:: EXERCISE AIM ::
Please retype the data in full and exactly; the pictures are not part of the copy.

:: DATA UNDER STUDY ::
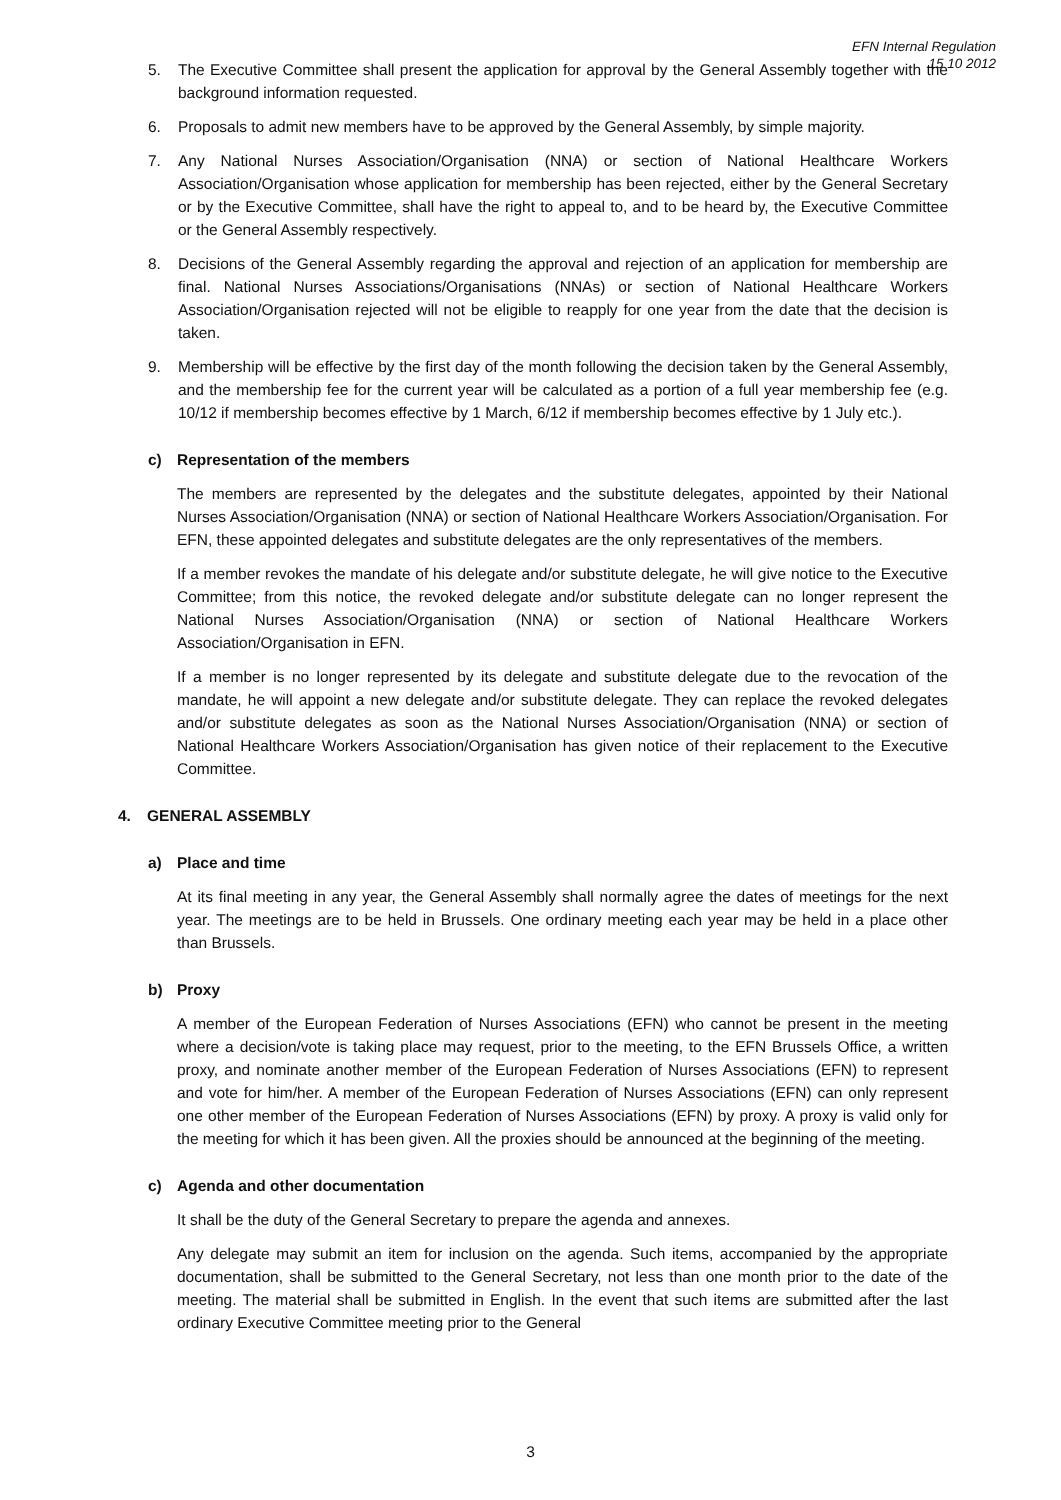EFN Internal Regulation
15 10 2012
5. The Executive Committee shall present the application for approval by the General Assembly together with the background information requested.
6. Proposals to admit new members have to be approved by the General Assembly, by simple majority.
7. Any National Nurses Association/Organisation (NNA) or section of National Healthcare Workers Association/Organisation whose application for membership has been rejected, either by the General Secretary or by the Executive Committee, shall have the right to appeal to, and to be heard by, the Executive Committee or the General Assembly respectively.
8. Decisions of the General Assembly regarding the approval and rejection of an application for membership are final. National Nurses Associations/Organisations (NNAs) or section of National Healthcare Workers Association/Organisation rejected will not be eligible to reapply for one year from the date that the decision is taken.
9. Membership will be effective by the first day of the month following the decision taken by the General Assembly, and the membership fee for the current year will be calculated as a portion of a full year membership fee (e.g. 10/12 if membership becomes effective by 1 March, 6/12 if membership becomes effective by 1 July etc.).
c) Representation of the members
The members are represented by the delegates and the substitute delegates, appointed by their National Nurses Association/Organisation (NNA) or section of National Healthcare Workers Association/Organisation. For EFN, these appointed delegates and substitute delegates are the only representatives of the members.
If a member revokes the mandate of his delegate and/or substitute delegate, he will give notice to the Executive Committee; from this notice, the revoked delegate and/or substitute delegate can no longer represent the National Nurses Association/Organisation (NNA) or section of National Healthcare Workers Association/Organisation in EFN.
If a member is no longer represented by its delegate and substitute delegate due to the revocation of the mandate, he will appoint a new delegate and/or substitute delegate. They can replace the revoked delegates and/or substitute delegates as soon as the National Nurses Association/Organisation (NNA) or section of National Healthcare Workers Association/Organisation has given notice of their replacement to the Executive Committee.
4. GENERAL ASSEMBLY
a) Place and time
At its final meeting in any year, the General Assembly shall normally agree the dates of meetings for the next year. The meetings are to be held in Brussels. One ordinary meeting each year may be held in a place other than Brussels.
b) Proxy
A member of the European Federation of Nurses Associations (EFN) who cannot be present in the meeting where a decision/vote is taking place may request, prior to the meeting, to the EFN Brussels Office, a written proxy, and nominate another member of the European Federation of Nurses Associations (EFN) to represent and vote for him/her. A member of the European Federation of Nurses Associations (EFN) can only represent one other member of the European Federation of Nurses Associations (EFN) by proxy. A proxy is valid only for the meeting for which it has been given. All the proxies should be announced at the beginning of the meeting.
c) Agenda and other documentation
It shall be the duty of the General Secretary to prepare the agenda and annexes.
Any delegate may submit an item for inclusion on the agenda. Such items, accompanied by the appropriate documentation, shall be submitted to the General Secretary, not less than one month prior to the date of the meeting. The material shall be submitted in English. In the event that such items are submitted after the last ordinary Executive Committee meeting prior to the General
3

:: ANSWER BOX ::
EFN Internal Regulation
15 10 2012
5. The Executive Committee shall present the application for approval by the General Assembly together with the background information requested.
6. Proposals to admit new members have to be approved by the General Assembly, by simple majority.
7. Any National Nurses Association/Organisation (NNA) or section of National Healthcare Workers Association/Organisation whose application for membership has been rejected, either by the General Secretary or by the Executive Committee, shall have the right to appeal to, and to be heard by, the Executive Committee or the General Assembly respectively.
8. Decisions of the General Assembly regarding the approval and rejection of an application for membership are final. National Nurses Associations/Organisations (NNAs) or section of National Healthcare Workers Association/Organisation rejected will not be eligible to reapply for one year from the date that the decision is taken.
9. Membership will be effective by the first day of the month following the decision taken by the General Assembly, and the membership fee for the current year will be calculated as a portion of a full year membership fee (e.g. 10/12 if membership becomes effective by 1 March, 6/12 if membership becomes effective by 1 July etc.).
c) Representation of the members
The members are represented by the delegates and the substitute delegates, appointed by their National Nurses Association/Organisation (NNA) or section of National Healthcare Workers Association/Organisation. For EFN, these appointed delegates and substitute delegates are the only representatives of the members.
If a member revokes the mandate of his delegate and/or substitute delegate, he will give notice to the Executive Committee; from this notice, the revoked delegate and/or substitute delegate can no longer represent the National Nurses Association/Organisation (NNA) or section of National Healthcare Workers Association/Organisation in EFN.
If a member is no longer represented by its delegate and substitute delegate due to the revocation of the mandate, he will appoint a new delegate and/or substitute delegate. They can replace the revoked delegates and/or substitute delegates as soon as the National Nurses Association/Organisation (NNA) or section of National Healthcare Workers Association/Organisation has given notice of their replacement to the Executive Committee.
4. GENERAL ASSEMBLY
a) Place and time
At its final meeting in any year, the General Assembly shall normally agree the dates of meetings for the next year. The meetings are to be held in Brussels. One ordinary meeting each year may be held in a place other than Brussels.
b) Proxy
A member of the European Federation of Nurses Associations (EFN) who cannot be present in the meeting where a decision/vote is taking place may request, prior to the meeting, to the EFN Brussels Office, a written proxy, and nominate another member of the European Federation of Nurses Associations (EFN) to represent and vote for him/her. A member of the European Federation of Nurses Associations (EFN) can only represent one other member of the European Federation of Nurses Associations (EFN) by proxy. A proxy is valid only for the meeting for which it has been given. All the proxies should be announced at the beginning of the meeting.
c) Agenda and other documentation
It shall be the duty of the General Secretary to prepare the agenda and annexes.
Any delegate may submit an item for inclusion on the agenda. Such items, accompanied by the appropriate documentation, shall be submitted to the General Secretary, not less than one month prior to the date of the meeting. The material shall be submitted in English. In the event that such items are submitted after the last ordinary Executive Committee meeting prior to the General
3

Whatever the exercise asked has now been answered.